DUNEDIN — She knows what she is saying sounds as phony as a $3 bill.
Kirsten Stiff Walker insists that she had good reasons for joining husband Seth Walker on We tv's new bluntly named series Marriage Boot Camp: Bridezillas, less than a year after admitting appearances on several past "reality TV" shows were some of the worst decisions in her life.
There were two goals: first, to pay for therapy helping their daughter Karsen Stella, a 2-year-old struggling with developmental issues as she toddles, wide-eyed around their small, ranch-style home. Second, they might offer an example to other couples with strained marriages caring for special-needs children.
But a look at tonight's first Boot Camp episode, in which five couples from past Bridezilla episodes face intensive marriage counseling, reveals a different reality. Kirsten is shown drinking steadily and clashing with other couples. Her high-pitched voice is lampooned for comedic effect.
Even for a woman who admits playing an exaggerated version of herself on Bridezillas in 2009, this was new territory.
"We went there with the understanding that it would be about helping our marriage and not so much about the craziness between the Bridezillas," she said, acknowledging that sounds naive. "I went in there hoping I'd be the mommy of the house, not the most hated one. But it didn't work out like that."
Since their 2009 wedding on Bridezillas, the Walkers have appeared in update segments and on two other so-called "reality TV" shows: fighting with their wedding band on Judge Jeanine Pirro and arguing on Divorce Court, in a performance they agree now was largely a lie to earn a free trip to Los Angeles.
Last year, she told another Tampa Bay Times reporter she was so bothered by fan reaction that she dyed her hair black so strangers wouldn't recognize her.

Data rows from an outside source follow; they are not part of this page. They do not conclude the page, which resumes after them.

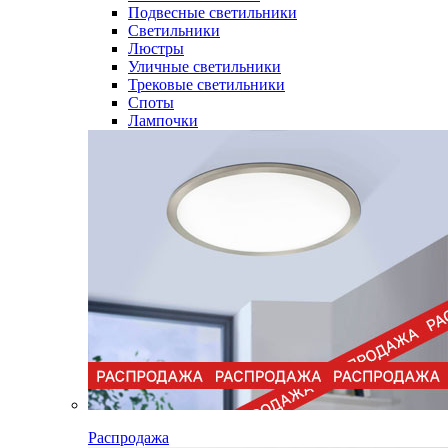
Подвесные светильники
Светильники
Люстры
Уличные светильники
Трековые светильники
Споты
Лампочки
Распродажа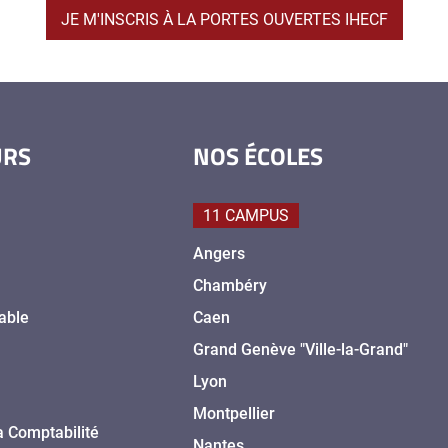
JE M'INSCRIS À LA PORTES OUVERTES IHECF
URS
NOS ÉCOLES
11 CAMPUS
Angers
Chambéry
able
Caen
Grand Genève "Ville-la-Grand"
Lyon
Montpellier
a Comptabilité
Nantes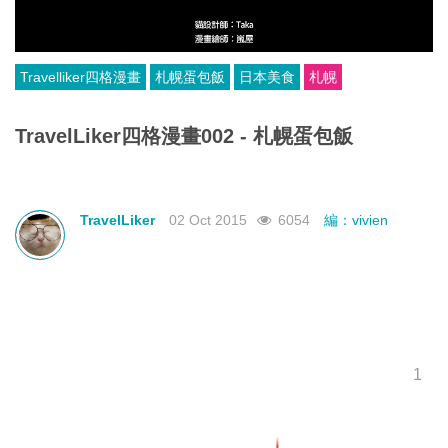
Travelliker四格漫畫
札幌蛋包飯
日本美食
札幌
TravelLiker四格漫畫002 - 札幌蛋包飯
TravelLiker
02 Oct 2015
6054
編：vivien
1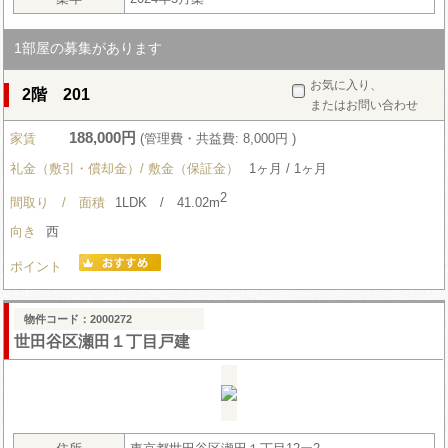
1部屋の募集があります
お気に入り、
2階 201
またはお問い合わせ
188,000円
家賃
(管理費・共益費: 8,000円 )
礼金（敷引・償却金）/ 敷金（保証金）
1ヶ月 / 1ヶ月
2
間取り / 面積
1LDK / 41.02m
向き
西
ポイント
物件コード：2000272
世田谷区瀬田１丁目戸建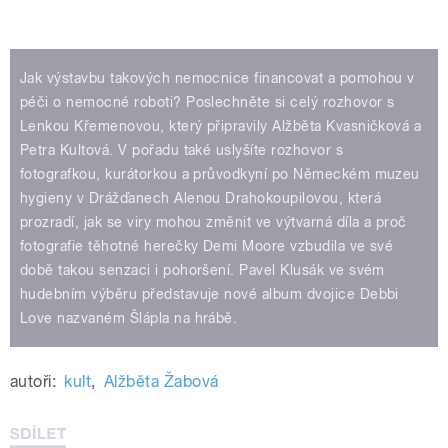
Jak výstavbu takových nemocnice financovat a pomohou v
péči o nemocné roboti? Poslechněte si celý rozhovor s
Lenkou Křemenovou, který připravily Alžběta Kvasničková a
Petra Kultová. V pořadu také uslyšíte rozhovor s
fotografkou, kurátorkou a průvodkyní po Německém muzeu
hygieny v Drážďanech Alenou Drahokoupilovou, která
prozradí, jak se viry mohou změnit ve výtvarná díla a proč
fotografie těhotné herečky Demi Moore vzbudila ve své
době takou senzaci i pohoršení. Pavel Klusák ve svém
hudebním výběru představuje nové album dvojice Debbi
Love nazvaném Šlápla na hrábě.
autoři:
kult
,
Alžběta Žabová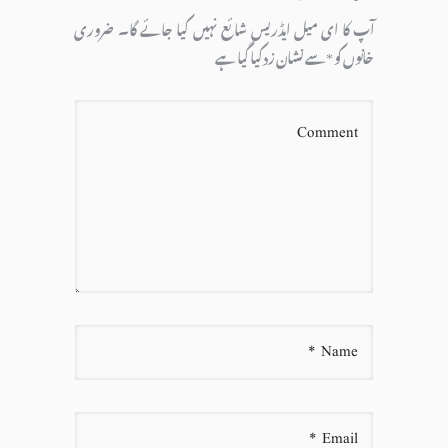
آپ کا ای میل ایڈریس شائع نہیں کیا جائے گا۔
ضروری
خانوں کو
*
سے نشان زد کیا گیا ہے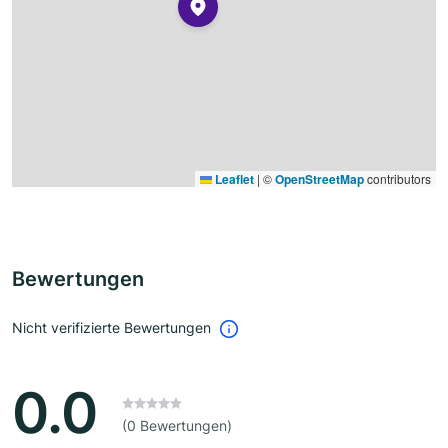
Leaflet
|
©
OpenStreetMap
contributors
Bewertungen
Nicht verifizierte Bewertungen
0.0
(0 Bewertungen)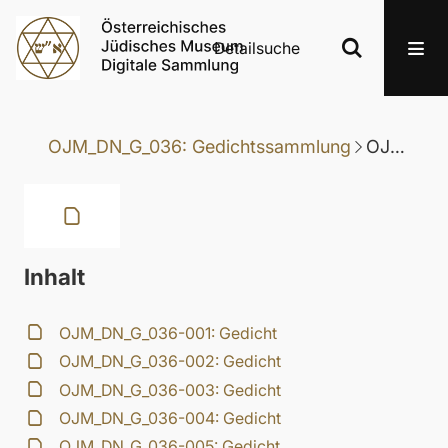
Detailsuche
OJM_DN_G_036: Gedichtssammlung
OJM_DN_G_036-014: Gedicht
Inhalt
OJM_DN_G_036-001: Gedicht
OJM_DN_G_036-002: Gedicht
OJM_DN_G_036-003: Gedicht
OJM_DN_G_036-004: Gedicht
OJM_DN_G_036-005: Gedicht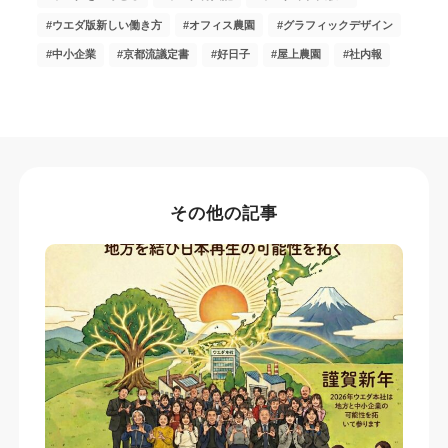
ウエダ版新しい働き方
オフィス農園
グラフィックデザイン
中小企業
京都流議定書
好日子
屋上農園
社内報
その他の記事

Now, the Dunedin couple admit they have become serial reality TV participants — he called it "a weird hobby" — allowing them to occasionally appear on national television while earning money or perks.
"I never thought we would do another reality show," she said. "But when they called about Marriage Boot Camp, my daughter's therapy bills were extreme. … Yes, I'm an actress; sometimes I act and sometimes I didn't. And those moments, I think, will be pretty obvious to the audience."

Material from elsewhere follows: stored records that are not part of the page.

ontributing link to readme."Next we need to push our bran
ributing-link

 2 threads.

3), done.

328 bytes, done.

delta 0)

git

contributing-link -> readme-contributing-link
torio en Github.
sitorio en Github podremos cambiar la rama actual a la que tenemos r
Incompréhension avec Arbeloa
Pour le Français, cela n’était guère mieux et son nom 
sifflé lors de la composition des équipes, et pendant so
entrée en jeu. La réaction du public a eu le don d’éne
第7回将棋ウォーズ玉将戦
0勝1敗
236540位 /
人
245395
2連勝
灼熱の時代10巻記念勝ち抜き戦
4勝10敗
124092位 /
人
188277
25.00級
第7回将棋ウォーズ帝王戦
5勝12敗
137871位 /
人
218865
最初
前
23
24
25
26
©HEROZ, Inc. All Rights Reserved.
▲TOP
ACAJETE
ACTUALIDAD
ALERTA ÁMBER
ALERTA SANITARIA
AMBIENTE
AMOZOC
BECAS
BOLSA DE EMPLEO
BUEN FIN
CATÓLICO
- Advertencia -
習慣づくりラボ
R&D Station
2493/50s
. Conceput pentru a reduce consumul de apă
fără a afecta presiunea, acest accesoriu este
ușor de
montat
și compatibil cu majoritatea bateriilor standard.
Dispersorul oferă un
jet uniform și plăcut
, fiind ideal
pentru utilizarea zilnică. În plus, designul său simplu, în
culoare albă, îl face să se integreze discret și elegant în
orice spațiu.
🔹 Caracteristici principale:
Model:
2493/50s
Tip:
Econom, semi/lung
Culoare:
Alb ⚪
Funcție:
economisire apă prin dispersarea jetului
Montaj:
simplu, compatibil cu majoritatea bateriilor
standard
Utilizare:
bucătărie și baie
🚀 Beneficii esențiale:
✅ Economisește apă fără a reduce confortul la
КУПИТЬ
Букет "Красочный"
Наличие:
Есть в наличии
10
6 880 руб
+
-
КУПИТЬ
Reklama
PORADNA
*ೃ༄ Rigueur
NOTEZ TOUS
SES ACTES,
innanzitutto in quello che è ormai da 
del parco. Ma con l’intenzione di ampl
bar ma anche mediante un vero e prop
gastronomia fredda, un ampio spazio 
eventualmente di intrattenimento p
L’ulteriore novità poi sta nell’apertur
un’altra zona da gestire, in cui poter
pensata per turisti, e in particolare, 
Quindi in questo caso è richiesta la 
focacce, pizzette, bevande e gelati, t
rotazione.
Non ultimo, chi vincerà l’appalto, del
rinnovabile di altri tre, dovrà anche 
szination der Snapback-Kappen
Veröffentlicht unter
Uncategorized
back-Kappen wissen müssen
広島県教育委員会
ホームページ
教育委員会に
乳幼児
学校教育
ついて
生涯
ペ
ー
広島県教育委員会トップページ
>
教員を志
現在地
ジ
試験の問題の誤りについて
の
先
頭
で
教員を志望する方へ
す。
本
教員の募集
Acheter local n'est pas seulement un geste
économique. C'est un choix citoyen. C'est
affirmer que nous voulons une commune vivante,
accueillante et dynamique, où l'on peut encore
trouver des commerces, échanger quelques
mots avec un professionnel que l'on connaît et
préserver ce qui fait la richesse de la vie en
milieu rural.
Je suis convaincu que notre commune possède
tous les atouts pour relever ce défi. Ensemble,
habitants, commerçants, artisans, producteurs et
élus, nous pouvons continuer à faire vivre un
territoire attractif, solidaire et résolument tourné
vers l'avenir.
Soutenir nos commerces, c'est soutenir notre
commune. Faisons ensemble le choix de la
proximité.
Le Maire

But given their past admissions about exaggerating and lying on past shows, can viewers believe them now?
Bridezillas seems an unusual series for a cable TV channel focused on women. Highlighting the most demanding and petulant brides, the program has featured women threatening to assault their future husbands and generally behaving like unhinged drama queens.

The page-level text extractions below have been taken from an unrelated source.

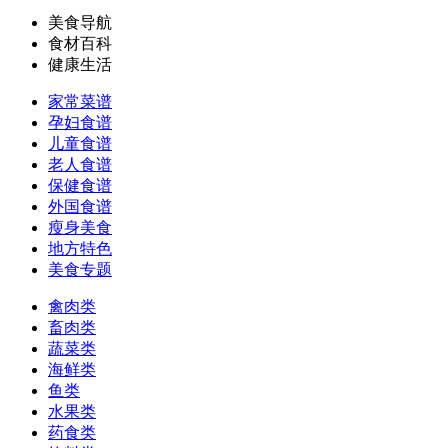
美食导航
食材百科
健康生活
家常菜谱
孕妇食谱
儿童食谱
老人食谱
保健食谱
外国食谱
瘦身美食
地方特色
美食专题
禽肉类
畜肉类
蔬菜类
海鲜类
鱼类
水果类
药食类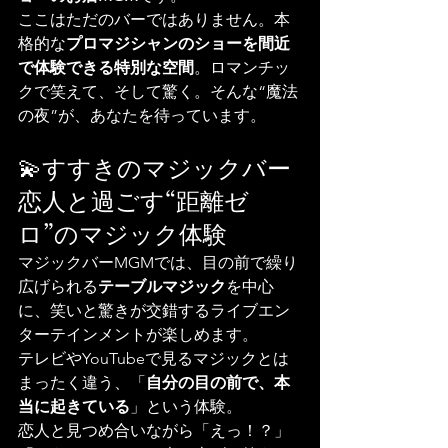
ここはただのバーではありません。本
格的な
プロマジシャンのショーを間近
で体験できる特別な空間
。ロマンチッ
クで笑えて、そして驚く。そんな“魔法
の夜”が、あなたを待っています。
💫すすきのマジックバー
恋人と過ごす“距離ゼ
ロ”のマジック体験
マジックバーMGMでは、目の前で繰り
広げられる
テーブルマジック
を中心
に、笑いと驚きが交錯するライブエン
ターテインメントが楽しめます。
テレビやYouTubeで見るマジックとは
まったく違う、「
自分の目の前で、本
当に起きている
」という体験。
恋人と見つめ合いながら「えっ！？」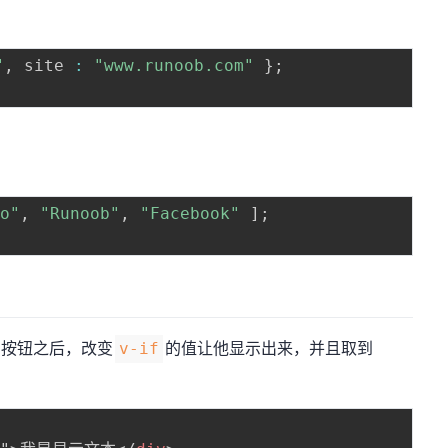
"
,
 site 
:
"www.runoob.com"
}
;
ao"
,
"Runoob"
,
"Facebook"
]
;
击按钮之后，改变
的值让他显示出来，并且取到
v-if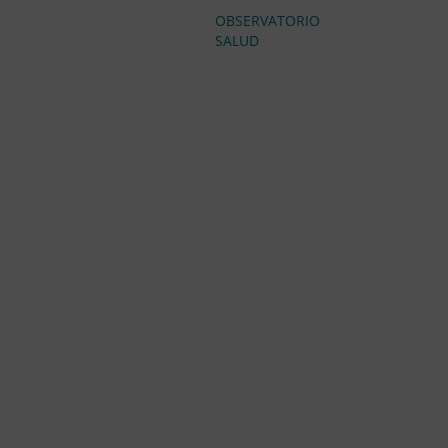
OBSERVATORIO
SALUD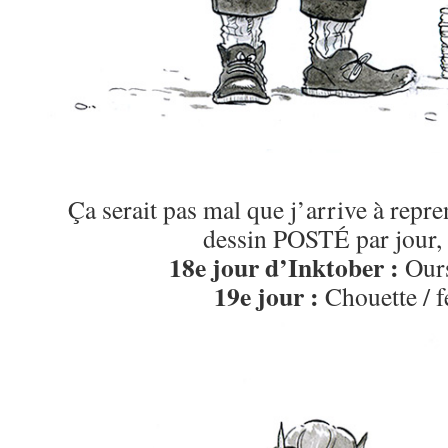
Ça serait pas mal que j’arrive à repr
dessin POSTÉ par jour, 
18e jour d’Inktober :
Our
19e jour :
Chouette / 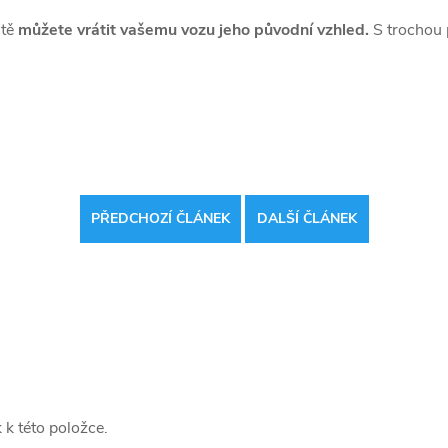
utě
můžete vrátit vašemu vozu jeho původní vzhled.
S trochou 
PŘEDCHOZÍ ČLÁNEK
DALŠÍ ČLÁNEK
 k této položce.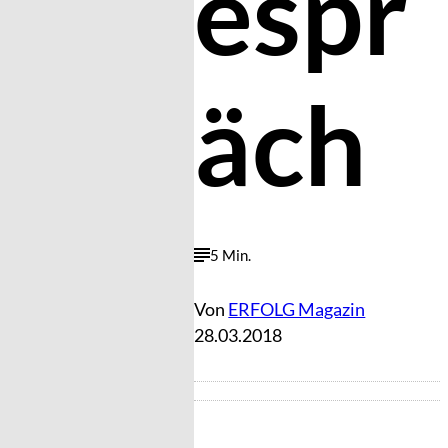
espr
äch
5 Min.
Von
ERFOLG Magazin
28.03.2018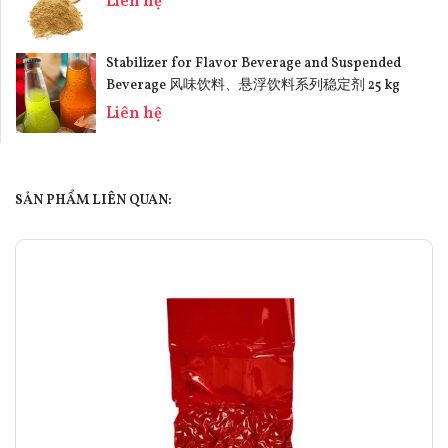
Liên hệ
Stabilizer for Flavor Beverage and Suspended
Beverage 风味饮料、悬浮饮料系列稳定剂 25 kg
Liên hệ
SẢN PHẨM LIÊN QUAN: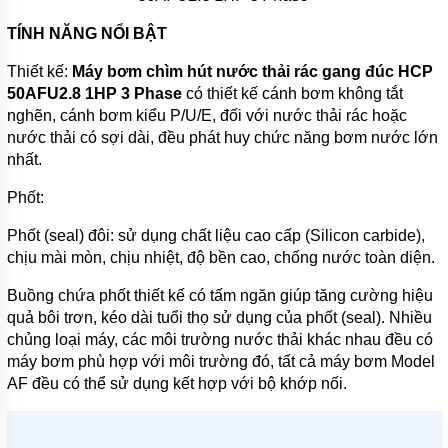
TÍNH NĂNG NỔI BẬT
TIN
TỨC
Thiết kế:
Máy bơm chìm hút nước thải rác gang đúc HCP
GIỚI
50AFU2.8 1HP 3 Phase
có thiết kế cánh bơm không tắt
THIỆU
nghẽn, cánh bơm kiểu P/U/E, đối với nước thải rác hoặc
SẢN
nước thải có sợi dài, đều phát huy chức năng bơm nước lớn
PHẨM
MỚI
nhất.
LIÊN
Phốt:
HỆ
Phốt (seal) đôi: sử dụng chất liệu cao cấp (Silicon carbide),
chịu mài mòn, chịu nhiệt, độ bền cao, chống nước toàn diện.
Buồng chứa phốt thiết kế có tấm ngăn giúp tăng cường hiệu
quả bôi trơn, kéo dài tuổi thọ sử dụng của phốt (seal). Nhiều
chủng loại máy, các môi trường nước thải khác nhau đều có
máy bơm phù hợp với môi trường đó, tất cả máy bơm Model
AF đều có thể sử dụng kết hợp với bộ khớp nối.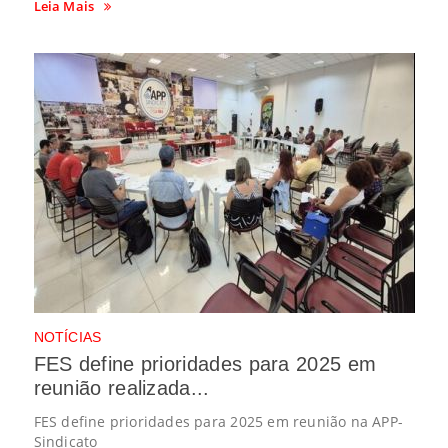
Leia Mais
NOTÍCIAS
FES define prioridades para 2025 em
reunião realizada...
FES define prioridades para 2025 em reunião na APP-
Sindicato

Marriage Boot Camp unfolds as a sort of all-star edition, placing the couples inside a home together for three weeks. "I had not had anything to drink pretty much in two years, so I … made a mistake," said Kirsten Walker, 34, who is shown steadily drinking flutes of champagne after arriving in the house, clashing with another wife who asked, "Is that your real voice?"
She has been associated with We tv since her 2007 appearance on American Princess, a competition in which young women are trained in etiquette and style. An actor, singer and voiceover talent who coaches performers at a local Catholic school, she is intensely energetic — the kind of personality tailor-made for a drama-fueled reality show.
Her performing background also raises questions. During their Divorce Court appearance, she supposedly revealed to her husband on camera that she was pregnant. He now says Karsen Stella wasn't conceived until a week after their appearance.
"If you put a camera on anyone, basically their personality goes up or down," said Seth Walker, 40, a filmmaker and cameraman. "And with a performer, you know, it's going to go up. Marriage Boot Camp was presented as therapeutic, and it was very helpful. But it's also a TV show."
Which raises the question: Would the Walkers do another reality series?
"I would probably not do a house show ever again," she said. "I came home and I had nightmares about the show.
"Finally, I just realized I have to let it go. It is what it is and my marriage is better for it."
Times researcher Caryn Baird contributed to this story.